■ SELECTED TEXT ■
.....
Tuesday, March 2, 2010

Of Websurfers and Creeds

Despite the gaggle of issues that causes disagreement in the Lutheran Church-Missouri Synod, I think it's probably perhaps somewhat relatively maybe safe to delicately assert that most of us agree that a congregation's website is an evangelistic tool. I don't know if anyone has done research on this, but I would be very surprised if the majority of IP addresses that look up a church's domain name could be traced to computers owned by members. For the most part, I would presume that your average viewer is either someone interested in attending your church or someone who recently has attended. But, in either case, he or she is someone looking for a bit more information about all y'alls.

So if this is the case...if, in fact, a congregation's website is an evangelistic tool, then it really ought to be used as one, in particular with regard to the evangel part of the word. If a congregation's website exists for the purpose of bringing people into the actual, physical congregation where the Word is preached and the Sacraments are administered, then the website ought to do the one thing that has actually accomplished that goal long before websites were even invented-that one thing being proclaiming the Gospel.
.....
■ ACTIVITY 1 ■
In the post on church websites, list every word that comes between "it's" and "safe" in the first paragraph.
■ ACTIVITY 2 ■
Answer these questions from the post on church websites:
(a) Which church body does the post name?
(b) According to the post, what one thing should a congregation's website do?
(c) On what date was the post published?
■ ACTIVITY 3 ■
Reproduce word for word the part of the post on church websites starting with "Tuesday, March 2, 2010" and going on through "about all y'alls.".
The material that follows the post on church websites was drawn from a different source.

(Records from a collection)
.....
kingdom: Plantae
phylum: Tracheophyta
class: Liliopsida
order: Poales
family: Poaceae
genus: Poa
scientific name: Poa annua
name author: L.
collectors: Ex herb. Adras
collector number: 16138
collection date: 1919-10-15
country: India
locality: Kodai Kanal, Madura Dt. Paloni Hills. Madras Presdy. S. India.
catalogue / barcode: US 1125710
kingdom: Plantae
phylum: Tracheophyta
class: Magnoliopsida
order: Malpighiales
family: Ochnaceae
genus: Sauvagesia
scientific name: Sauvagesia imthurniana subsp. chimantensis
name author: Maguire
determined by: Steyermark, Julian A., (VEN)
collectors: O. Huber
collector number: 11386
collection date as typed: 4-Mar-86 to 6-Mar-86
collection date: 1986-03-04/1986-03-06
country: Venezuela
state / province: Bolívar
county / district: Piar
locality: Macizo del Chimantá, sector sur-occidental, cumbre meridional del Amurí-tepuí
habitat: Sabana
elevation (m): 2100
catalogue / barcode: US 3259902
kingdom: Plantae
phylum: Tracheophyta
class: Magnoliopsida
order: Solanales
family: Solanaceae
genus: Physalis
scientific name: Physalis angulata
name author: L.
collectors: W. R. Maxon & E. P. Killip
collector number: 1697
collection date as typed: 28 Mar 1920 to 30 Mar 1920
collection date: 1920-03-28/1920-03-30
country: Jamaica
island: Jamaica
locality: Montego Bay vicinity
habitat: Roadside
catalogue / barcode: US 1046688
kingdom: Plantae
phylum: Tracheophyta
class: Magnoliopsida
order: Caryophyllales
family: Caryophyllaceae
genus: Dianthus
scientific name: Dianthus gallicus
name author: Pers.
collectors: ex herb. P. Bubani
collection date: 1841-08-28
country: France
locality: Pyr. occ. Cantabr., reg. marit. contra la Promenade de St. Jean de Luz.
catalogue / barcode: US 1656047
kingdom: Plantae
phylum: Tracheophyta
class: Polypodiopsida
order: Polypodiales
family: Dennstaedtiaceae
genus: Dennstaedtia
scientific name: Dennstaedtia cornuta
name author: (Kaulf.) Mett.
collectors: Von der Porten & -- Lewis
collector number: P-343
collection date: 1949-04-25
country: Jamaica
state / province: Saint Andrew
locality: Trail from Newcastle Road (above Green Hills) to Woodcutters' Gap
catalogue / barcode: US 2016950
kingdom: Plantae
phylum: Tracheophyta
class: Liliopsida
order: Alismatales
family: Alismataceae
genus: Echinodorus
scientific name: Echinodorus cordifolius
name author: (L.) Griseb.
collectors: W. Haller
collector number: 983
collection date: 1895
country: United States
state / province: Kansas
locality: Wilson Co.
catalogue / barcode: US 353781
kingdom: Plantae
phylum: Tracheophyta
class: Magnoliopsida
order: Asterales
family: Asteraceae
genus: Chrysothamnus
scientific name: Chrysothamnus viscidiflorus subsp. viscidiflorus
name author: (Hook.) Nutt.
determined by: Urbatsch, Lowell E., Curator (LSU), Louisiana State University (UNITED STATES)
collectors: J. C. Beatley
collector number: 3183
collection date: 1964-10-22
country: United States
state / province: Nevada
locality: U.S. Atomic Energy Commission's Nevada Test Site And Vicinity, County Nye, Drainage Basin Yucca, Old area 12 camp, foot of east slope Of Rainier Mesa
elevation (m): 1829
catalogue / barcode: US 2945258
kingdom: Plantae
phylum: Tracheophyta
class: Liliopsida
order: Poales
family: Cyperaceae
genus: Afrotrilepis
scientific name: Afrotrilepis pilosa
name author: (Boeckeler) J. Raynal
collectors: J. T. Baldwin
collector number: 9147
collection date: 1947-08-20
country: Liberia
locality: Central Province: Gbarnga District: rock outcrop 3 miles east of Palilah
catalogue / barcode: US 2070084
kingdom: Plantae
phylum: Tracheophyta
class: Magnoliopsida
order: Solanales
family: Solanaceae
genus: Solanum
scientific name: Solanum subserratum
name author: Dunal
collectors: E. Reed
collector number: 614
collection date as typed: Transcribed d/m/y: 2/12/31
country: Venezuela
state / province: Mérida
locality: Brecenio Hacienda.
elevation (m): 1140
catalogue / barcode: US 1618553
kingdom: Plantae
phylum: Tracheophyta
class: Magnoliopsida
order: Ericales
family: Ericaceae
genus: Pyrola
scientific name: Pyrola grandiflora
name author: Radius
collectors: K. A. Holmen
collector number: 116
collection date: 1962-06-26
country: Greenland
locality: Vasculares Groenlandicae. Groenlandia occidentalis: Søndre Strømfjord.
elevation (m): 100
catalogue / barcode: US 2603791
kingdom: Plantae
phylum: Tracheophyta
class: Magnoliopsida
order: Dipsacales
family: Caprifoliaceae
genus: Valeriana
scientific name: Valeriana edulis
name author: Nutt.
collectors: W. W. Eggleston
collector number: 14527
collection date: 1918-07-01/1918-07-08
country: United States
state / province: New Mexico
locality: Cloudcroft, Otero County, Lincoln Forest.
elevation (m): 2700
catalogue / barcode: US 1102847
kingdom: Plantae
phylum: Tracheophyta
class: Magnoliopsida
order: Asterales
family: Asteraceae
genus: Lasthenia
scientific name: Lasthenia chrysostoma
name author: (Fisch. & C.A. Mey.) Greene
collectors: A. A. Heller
.....
■ YOUR SOLUTION 1 ■
probably, perhaps, somewhat, relatively, maybe

■ YOUR SOLUTION 2 ■
(a) The Lutheran Church-Missouri Synod
(b) Proclaim the Gospel
(c) Tuesday, March 2, 2010

■ YOUR SOLUTION 3 ■
Tuesday, March 2, 2010

Of Websurfers and Creeds

Despite the gaggle of issues that causes disagreement in the Lutheran Church-Missouri Synod, I think it's probably perhaps somewhat relatively maybe safe to delicately assert that most of us agree that a congregation's website is an evangelistic tool. I don't know if anyone has done research on this, but I would be very surprised if the majority of IP addresses that look up a church's domain name could be traced to computers owned by members. For the most part, I would presume that your average viewer is either someone interested in attending your church or someone who recently has attended. But, in either case, he or she is someone looking for a bit more information about all y'alls.